▶ [ABOUT THIS TASK]: In the entries below, find the line containing "decyzje kliniczne, a". Write out that line and all lines after it, exactly, and nothing else.

▶ [RECORDS FOR PROCESSING]:
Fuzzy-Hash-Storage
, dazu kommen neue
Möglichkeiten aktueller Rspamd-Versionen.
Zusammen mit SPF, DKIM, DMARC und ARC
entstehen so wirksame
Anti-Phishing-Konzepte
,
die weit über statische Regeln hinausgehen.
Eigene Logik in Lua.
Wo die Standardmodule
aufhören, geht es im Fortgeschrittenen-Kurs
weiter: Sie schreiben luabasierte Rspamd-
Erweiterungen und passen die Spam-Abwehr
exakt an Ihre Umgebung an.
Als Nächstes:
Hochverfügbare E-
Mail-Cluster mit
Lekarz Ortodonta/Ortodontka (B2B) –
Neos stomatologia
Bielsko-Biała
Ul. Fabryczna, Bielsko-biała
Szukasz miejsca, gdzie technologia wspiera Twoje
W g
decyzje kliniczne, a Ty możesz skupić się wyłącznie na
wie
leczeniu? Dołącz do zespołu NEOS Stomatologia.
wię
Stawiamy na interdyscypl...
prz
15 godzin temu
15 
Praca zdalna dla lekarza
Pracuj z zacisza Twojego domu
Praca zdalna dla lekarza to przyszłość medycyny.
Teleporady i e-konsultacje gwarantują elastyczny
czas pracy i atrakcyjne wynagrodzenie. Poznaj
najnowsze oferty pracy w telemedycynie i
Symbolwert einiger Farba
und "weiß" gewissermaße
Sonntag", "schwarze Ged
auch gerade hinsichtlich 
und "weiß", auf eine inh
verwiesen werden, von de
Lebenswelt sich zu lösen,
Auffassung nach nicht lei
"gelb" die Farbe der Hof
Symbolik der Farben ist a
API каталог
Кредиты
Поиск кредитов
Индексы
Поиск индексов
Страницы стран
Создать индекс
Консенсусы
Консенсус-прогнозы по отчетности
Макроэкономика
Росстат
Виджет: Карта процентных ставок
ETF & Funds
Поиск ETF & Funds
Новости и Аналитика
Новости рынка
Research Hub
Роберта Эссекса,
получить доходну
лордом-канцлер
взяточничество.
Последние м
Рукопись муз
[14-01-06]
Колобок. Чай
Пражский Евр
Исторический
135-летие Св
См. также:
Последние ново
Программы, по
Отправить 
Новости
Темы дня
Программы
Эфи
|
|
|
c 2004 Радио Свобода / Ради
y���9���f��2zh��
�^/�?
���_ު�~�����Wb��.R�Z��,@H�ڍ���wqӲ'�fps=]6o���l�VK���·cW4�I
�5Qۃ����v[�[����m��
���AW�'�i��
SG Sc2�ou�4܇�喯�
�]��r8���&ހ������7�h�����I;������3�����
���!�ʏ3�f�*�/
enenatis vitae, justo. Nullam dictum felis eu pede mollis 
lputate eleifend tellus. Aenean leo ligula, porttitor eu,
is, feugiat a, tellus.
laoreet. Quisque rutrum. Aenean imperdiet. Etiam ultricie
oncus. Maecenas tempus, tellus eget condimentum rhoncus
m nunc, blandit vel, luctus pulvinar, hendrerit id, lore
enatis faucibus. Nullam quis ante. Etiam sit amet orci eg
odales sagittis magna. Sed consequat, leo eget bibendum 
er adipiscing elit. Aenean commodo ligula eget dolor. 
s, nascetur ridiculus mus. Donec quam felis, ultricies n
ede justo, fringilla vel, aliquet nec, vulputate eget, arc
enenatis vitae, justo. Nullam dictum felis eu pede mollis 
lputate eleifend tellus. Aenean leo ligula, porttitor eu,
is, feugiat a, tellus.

▶ [EXERCISE SOLUTION]:
decyzje kliniczne, a Ty możesz skupić się wyłącznie na
wie
leczeniu? Dołącz do zespołu NEOS Stomatologia.
wię
Stawiamy na interdyscypl...
prz
15 godzin temu
15 
Praca zdalna dla lekarza
Pracuj z zacisza Twojego domu
Praca zdalna dla lekarza to przyszłość medycyny.
Teleporady i e-konsultacje gwarantują elastyczny
czas pracy i atrakcyjne wynagrodzenie. Poznaj
najnowsze oferty pracy w telemedycynie i
Symbolwert einiger Farba
und "weiß" gewissermaße
Sonntag", "schwarze Ged
auch gerade hinsichtlich 
und "weiß", auf eine inh
verwiesen werden, von de
Lebenswelt sich zu lösen,
Auffassung nach nicht lei
"gelb" die Farbe der Hof
Symbolik der Farben ist a
API каталог
Кредиты
Поиск кредитов
Индексы
Поиск индексов
Страницы стран
Создать индекс
Консенсусы
Консенсус-прогнозы по отчетности
Макроэкономика
Росстат
Виджет: Карта процентных ставок
ETF & Funds
Поиск ETF & Funds
Новости и Аналитика
Новости рынка
Research Hub
Роберта Эссекса,
получить доходну
лордом-канцлер
взяточничество.
Последние м
Рукопись муз
[14-01-06]
Колобок. Чай
Пражский Евр
Исторический
135-летие Св
См. также:
Последние ново
Программы, по
Отправить 
Новости
Темы дня
Программы
Эфи
|
|
|
c 2004 Радио Свобода / Ради
y���9���f��2zh��
�^/�?
���_ު�~�����Wb��.R�Z��,@H�ڍ���wqӲ'�fps=]6o���l�VK���·cW4�I
�5Qۃ����v[�[����m��
���AW�'�i��
SG Sc2�ou�4܇�喯�
�]��r8���&ހ������7�h�����I;������3�����
���!�ʏ3�f�*�/
enenatis vitae, justo. Nullam dictum felis eu pede mollis 
lputate eleifend tellus. Aenean leo ligula, porttitor eu,
is, feugiat a, tellus.
laoreet. Quisque rutrum. Aenean imperdiet. Etiam ultricie
oncus. Maecenas tempus, tellus eget condimentum rhoncus
m nunc, blandit vel, luctus pulvinar, hendrerit id, lore
enatis faucibus. Nullam quis ante. Etiam sit amet orci eg
odales sagittis magna. Sed consequat, leo eget bibendum 
er adipiscing elit. Aenean commodo ligula eget dolor. 
s, nascetur ridiculus mus. Donec quam felis, ultricies n
ede justo, fringilla vel, aliquet nec, vulputate eget, arc
enenatis vitae, justo. Nullam dictum felis eu pede mollis 
lputate eleifend tellus. Aenean leo ligula, porttitor eu,
is, feugiat a, tellus.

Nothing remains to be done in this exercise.